When we last checked in, we had left Chris to rack over our beer to the glass carboy for ageing. If we assume a 4 day fermentation cycle, the beer would have been racked over on March 26th. We returned to bottle the beer on April 13th, after approximately 18 days of maturation. Let’s pick up where we left off!
Most home-brewers don’t have the technology or equipment to force carbonate their beer. We had the option to do so here, but opted for the more authentic bottle conditioning. Bottle conditioning involves adding priming sugar to the matured beer, which will be fermented to create carbon dioxide gas in situ. Additional yeast can be added, although the remaining yeast in suspension should be sufficient to carbonate the beer. I am not clear on which method was used in our case.

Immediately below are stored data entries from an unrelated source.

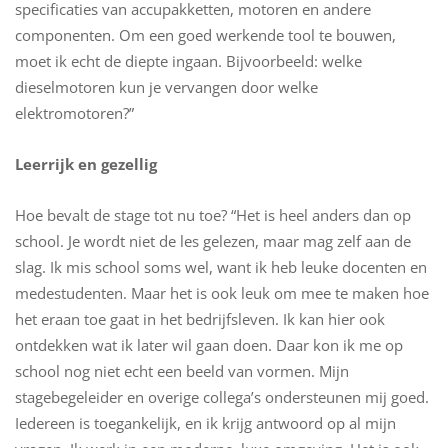
specificaties van accupakketten, motoren en andere
componenten. Om een goed werkende tool te bouwen,
moet ik echt de diepte ingaan. Bijvoorbeeld: welke
dieselmotoren kun je vervangen door welke
elektromotoren?”
Leerrijk en gezellig
Hoe bevalt de stage tot nu toe? “Het is heel anders dan op
school. Je wordt niet de les gelezen, maar mag zelf aan de
slag. Ik mis school soms wel, want ik heb leuke docenten en
medestudenten. Maar het is ook leuk om mee te maken hoe
het eraan toe gaat in het bedrijfsleven. Ik kan hier ook
ontdekken wat ik later wil gaan doen. Daar kon ik me op
school nog niet echt een beeld van vormen. Mijn
stagebegeleider en overige collega’s ondersteunen mij goed.
Iedereen is toegankelijk, en ik krijg antwoord op al mijn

Chris added the priming sugar about a half hour before we arrived and prepared the rest of the equipment for bottling. He removed the beer from the carboy and transferred it to a gas pressurized keg to make the bottling process easier. At home, you can simply siphon from the carboy to the bottle after the sugar has been added. This is one of the benefits of using professional equipment!
My brother and I had bottles left over from our last attempt of the green plastic variety. We decided to make a concerted effort to save larger craft bottles to give our beer that added sense of legitimacy! That, and the sediment from the bottle conditioning is easier to remove from a larger bottle. It’s important to ensure the bottles are clean before you begin the bottling process. Our bottles were cleaned in a weak bleach solution, rinsed and dried.

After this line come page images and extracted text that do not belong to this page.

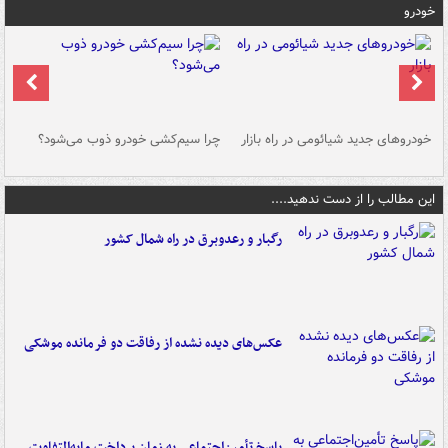
خودرو
خودروهای جدید شیائومی در راه بازار
چرا سیم‌کشی خودرو ذوب می‌شود؟
شو
این مطالب را از دست ندهید....
رگبار و رعدوبرق در راه شمال کشور
عکس‌های دیده نشده از رفاقت دو فرمانده‌ موشکی
پاسخ تأمین‌اجتماعی به زمان پرداخت مابه‌التفاوت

With the pressurized keg, the bottling process was a little easier than it might be at home. However, the principle remains the same. Fill up the bottle until to 2 inches below the top of the bottle. This will allow the carbon dioxide to build up in the bottle, and not just the neck!

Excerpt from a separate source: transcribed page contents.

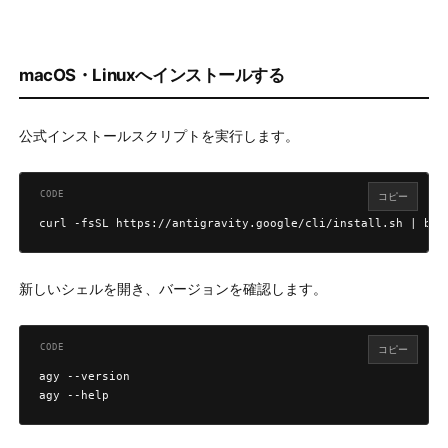
macOS・Linuxへインストールする
公式インストールスクリプトを実行します。
コピー
curl -fsSL https://antigravity.google/cli/install.sh | bas
新しいシェルを開き、バージョンを確認します。
コピー
agy --version

agy --help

Another luxury of the professional u-brew circuit – capping apparatus! You’ll notice in the picture above, many of our bottles have swing top enclosures. This allows us to re-seal the bottle without using a cap, which will be valuable when bottling at home. We also re-used many standard 650 mL and 330 mL beer bottles, with a pop off cap. Chris has a capping press which allows us to put fresh caps on these bottles. Our green bottles are simple white top screw on caps.